EXERCISE PROMPT
Copy every line of the entries that has the string "Orchestrator" in it.

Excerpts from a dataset
BEGIN

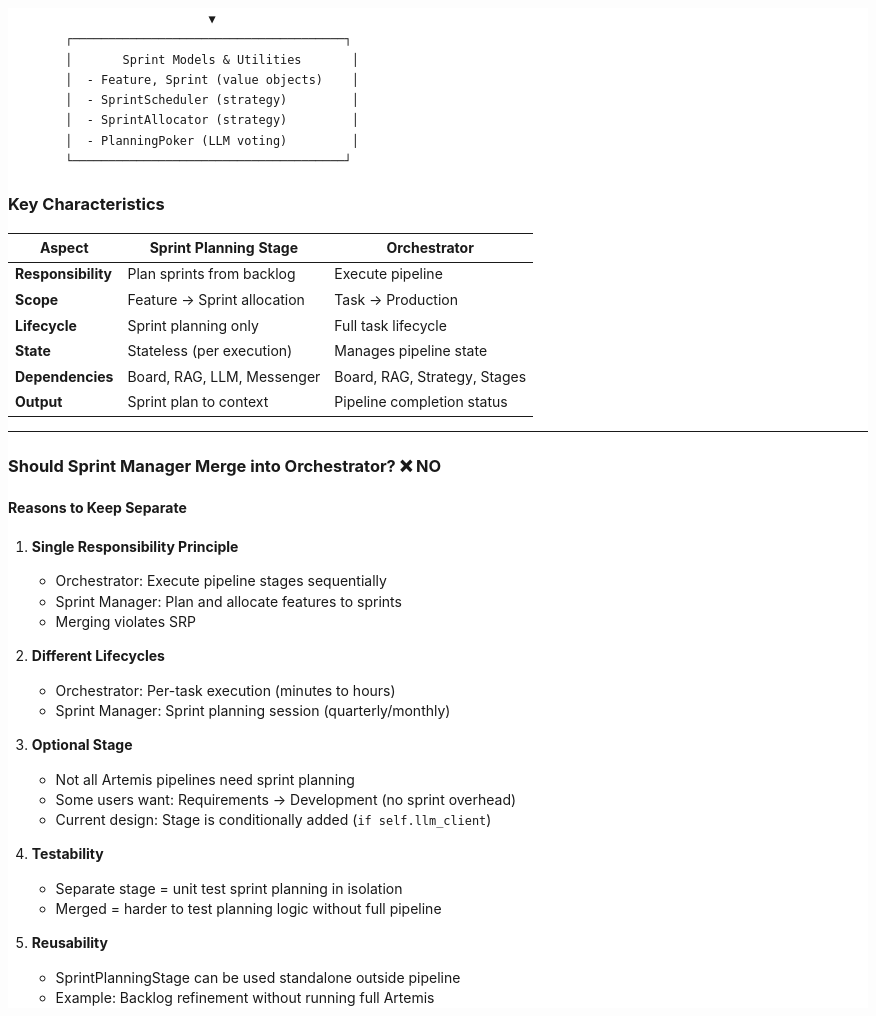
 ```
                            ▼
        ┌──────────────────────────────────────┐
        │       Sprint Models & Utilities       │
        │  - Feature, Sprint (value objects)    │
        │  - SprintScheduler (strategy)         │
        │  - SprintAllocator (strategy)         │
        │  - PlanningPoker (LLM voting)         │
        └──────────────────────────────────────┘
```

### Key Characteristics

| Aspect | Sprint Planning Stage | Orchestrator |
|--------|----------------------|--------------|
| **Responsibility** | Plan sprints from backlog | Execute pipeline |
| **Scope** | Feature → Sprint allocation | Task → Production |
| **Lifecycle** | Sprint planning only | Full task lifecycle |
| **State** | Stateless (per execution) | Manages pipeline state |
| **Dependencies** | Board, RAG, LLM, Messenger | Board, RAG, Strategy, Stages |
| **Output** | Sprint plan to context | Pipeline completion status |

---

### Should Sprint Manager Merge into Orchestrator? ❌ NO

#### Reasons to Keep Separate

1. **Single Responsibility Principle**
   - Orchestrator: Execute pipeline stages sequentially
   - Sprint Manager: Plan and allocate features to sprints
   - Merging violates SRP

2. **Different Lifecycles**
   - Orchestrator: Per-task execution (minutes to hours)
   - Sprint Manager: Sprint planning session (quarterly/monthly)

3. **Optional Stage**
   - Not all Artemis pipelines need sprint planning
   - Some users want: Requirements → Development (no sprint overhead)
   - Current design: Stage is conditionally added (`if self.llm_client`)

4. **Testability**
   - Separate stage = unit test sprint planning in isolation
   - Merged = harder to test planning logic without full pipeline

5. **Reusability**
   - SprintPlanningStage can be used standalone outside pipeline
   - Example: Backlog refinement without running full Artemis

END

RESULT FOR THIS TASK
| Aspect | Sprint Planning Stage | Orchestrator |
### Should Sprint Manager Merge into Orchestrator? ❌ NO
   - Orchestrator: Execute pipeline stages sequentially
   - Orchestrator: Per-task execution (minutes to hours)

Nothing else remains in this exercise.